As a major investor in the economy, the government is into massive road construction, the building of flyovers and metro rails in cities, housing for the poor, slum clearance, garbage removal and so on. These require large government expenditures and construction contracts. These are also a source for corruption.
Economic development has been accompanied by large social expenditures for the benefit of the poor, on livelihoods, health services, education and so on. These expenditures experience large-scale thefts by government employees as benefits are distributed to non-existent beneficiaries, or only partially to beneficiaries.
China is also known for massive corruption. But the government’s schemes are implemented to a large extent, and quickly. It is not so in India. Jobs in Indian governments (teachers, recruits to the army, police and so on) at times require payments to recruiters. Government certified documents also are given for an extra price to the issuer. Corruption in India slows the system. It does not speed it.
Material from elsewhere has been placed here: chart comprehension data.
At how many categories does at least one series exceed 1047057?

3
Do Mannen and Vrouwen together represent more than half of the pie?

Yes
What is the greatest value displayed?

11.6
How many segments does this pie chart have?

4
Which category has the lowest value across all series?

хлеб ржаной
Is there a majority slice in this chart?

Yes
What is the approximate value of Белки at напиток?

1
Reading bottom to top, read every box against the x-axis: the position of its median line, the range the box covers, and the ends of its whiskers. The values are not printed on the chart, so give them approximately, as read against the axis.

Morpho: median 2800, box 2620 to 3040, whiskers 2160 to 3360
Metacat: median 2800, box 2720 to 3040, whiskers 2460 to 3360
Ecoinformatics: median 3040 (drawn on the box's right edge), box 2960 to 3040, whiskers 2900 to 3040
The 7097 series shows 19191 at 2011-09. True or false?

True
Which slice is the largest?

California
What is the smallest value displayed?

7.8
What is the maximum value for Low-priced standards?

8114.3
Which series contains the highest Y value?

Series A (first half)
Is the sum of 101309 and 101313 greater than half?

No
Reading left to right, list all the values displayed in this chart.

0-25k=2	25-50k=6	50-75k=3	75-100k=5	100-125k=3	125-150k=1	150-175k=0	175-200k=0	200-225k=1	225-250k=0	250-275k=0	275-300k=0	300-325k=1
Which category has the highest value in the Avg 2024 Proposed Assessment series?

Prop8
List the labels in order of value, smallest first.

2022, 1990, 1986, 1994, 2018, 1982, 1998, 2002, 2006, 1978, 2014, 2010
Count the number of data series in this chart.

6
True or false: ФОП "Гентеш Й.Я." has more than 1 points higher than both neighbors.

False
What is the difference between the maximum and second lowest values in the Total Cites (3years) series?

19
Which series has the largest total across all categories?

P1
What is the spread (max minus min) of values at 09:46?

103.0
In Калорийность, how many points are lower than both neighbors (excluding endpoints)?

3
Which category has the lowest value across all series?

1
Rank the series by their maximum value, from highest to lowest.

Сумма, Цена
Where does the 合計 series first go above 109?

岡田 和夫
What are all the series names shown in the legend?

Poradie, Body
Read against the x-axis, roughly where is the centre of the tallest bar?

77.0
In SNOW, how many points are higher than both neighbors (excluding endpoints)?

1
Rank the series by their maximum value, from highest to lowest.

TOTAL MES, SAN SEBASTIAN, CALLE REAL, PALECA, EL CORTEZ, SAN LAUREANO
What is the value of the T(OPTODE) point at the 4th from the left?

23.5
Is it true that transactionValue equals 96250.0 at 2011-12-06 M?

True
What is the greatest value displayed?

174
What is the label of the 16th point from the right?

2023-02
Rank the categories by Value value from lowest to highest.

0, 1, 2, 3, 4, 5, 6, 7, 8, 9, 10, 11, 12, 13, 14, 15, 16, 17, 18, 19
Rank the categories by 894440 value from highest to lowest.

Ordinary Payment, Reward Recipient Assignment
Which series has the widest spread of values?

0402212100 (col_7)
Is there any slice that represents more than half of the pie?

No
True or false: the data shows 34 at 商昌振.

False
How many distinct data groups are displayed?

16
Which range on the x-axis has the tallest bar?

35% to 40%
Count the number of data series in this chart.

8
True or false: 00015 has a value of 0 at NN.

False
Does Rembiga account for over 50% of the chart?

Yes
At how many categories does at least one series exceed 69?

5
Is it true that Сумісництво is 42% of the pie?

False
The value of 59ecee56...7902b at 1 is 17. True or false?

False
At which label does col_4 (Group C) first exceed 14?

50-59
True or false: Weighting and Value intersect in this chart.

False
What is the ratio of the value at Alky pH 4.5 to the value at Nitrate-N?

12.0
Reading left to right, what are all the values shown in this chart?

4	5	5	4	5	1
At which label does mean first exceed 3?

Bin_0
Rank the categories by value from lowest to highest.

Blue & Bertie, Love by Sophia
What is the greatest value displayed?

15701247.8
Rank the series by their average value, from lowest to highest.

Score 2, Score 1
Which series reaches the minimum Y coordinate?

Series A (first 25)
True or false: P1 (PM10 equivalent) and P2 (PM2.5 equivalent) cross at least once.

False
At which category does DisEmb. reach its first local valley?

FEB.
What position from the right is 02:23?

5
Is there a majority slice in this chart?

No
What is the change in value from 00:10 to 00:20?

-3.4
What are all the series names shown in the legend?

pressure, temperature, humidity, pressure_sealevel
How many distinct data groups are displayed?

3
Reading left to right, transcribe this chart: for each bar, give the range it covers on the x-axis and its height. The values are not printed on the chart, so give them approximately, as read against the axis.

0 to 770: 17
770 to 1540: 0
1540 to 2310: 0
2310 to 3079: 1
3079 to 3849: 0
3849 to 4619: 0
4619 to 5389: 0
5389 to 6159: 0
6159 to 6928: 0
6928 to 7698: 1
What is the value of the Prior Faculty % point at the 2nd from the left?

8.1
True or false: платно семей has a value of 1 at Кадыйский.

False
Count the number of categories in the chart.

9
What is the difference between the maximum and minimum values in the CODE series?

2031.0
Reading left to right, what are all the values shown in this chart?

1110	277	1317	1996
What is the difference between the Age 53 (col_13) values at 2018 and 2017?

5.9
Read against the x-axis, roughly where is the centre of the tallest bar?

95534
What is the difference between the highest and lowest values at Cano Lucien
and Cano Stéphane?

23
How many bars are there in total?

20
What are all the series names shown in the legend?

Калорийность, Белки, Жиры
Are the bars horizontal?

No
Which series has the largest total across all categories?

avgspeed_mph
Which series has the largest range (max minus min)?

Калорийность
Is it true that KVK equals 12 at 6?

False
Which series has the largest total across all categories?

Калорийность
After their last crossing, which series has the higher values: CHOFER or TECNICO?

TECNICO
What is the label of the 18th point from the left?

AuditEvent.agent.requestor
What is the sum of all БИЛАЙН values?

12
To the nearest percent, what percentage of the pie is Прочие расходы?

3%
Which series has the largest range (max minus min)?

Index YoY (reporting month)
The Indian civilian administration has little or no individual accountability. Collective responsibility holds no individual responsible for poor delivery. In most of India the police are avoided by citizens because they harass the ordinary person. Women and the poor are particularly vulnerable.
India, unlike China, has regular and bitterly fought elections whose cost has been escalating. These are held for Parliament, state legislatures, municipal bodies in urban India and local bodies in villages. The cost of fighting an election is high. Money, mostly unaccounted for and untaxed, is spent much in excess of given limits on publicity, on bribes to leaders who can deliver blocs of votes and to individual voters themselves. While the Election Commission tries bravely to prevent these excessive expenditures, it is only marginally effective. This expenditure has to be recouped by the winning candidates by using their positions in governments as elected representatives. They sell government-owned resources, contracts or permissions and are paid in ‘black’ money.
Thus it is not social structure and caste that are alone or even mainly responsible for holding India behind China. It is the poor governance and lack of accountability of government officials. In China the government bureaucracy is overseen by a parallel party bureaucracy which is more powerful. While party officials might take extra benefits, party monitoring also ensures that the government is accountable for performance and follows party directives. Provincial and local governments have greater financial clout and are able to take decisions at lower levels. There is better supervision of government officials than there is in India.
The administrative reforms commissions and the various police commissions have made many recommendations for administrative and police reform, as has the Verma committee this month. So have the judicial reforms commissions for improving the appointment, speed and performance of the judiciary. The political and bureaucratic system has a vested interest in the status quo and has stalled all such reforms. The status quo enables them to accumulate undreamt of wealth. This prevents fundamental change in governance in India, an imperative for faster and more equitable growth.
India has fallen far behind China on almost all economic and human development indicators. It is unlikely to catch up unless there is a revolution in governance.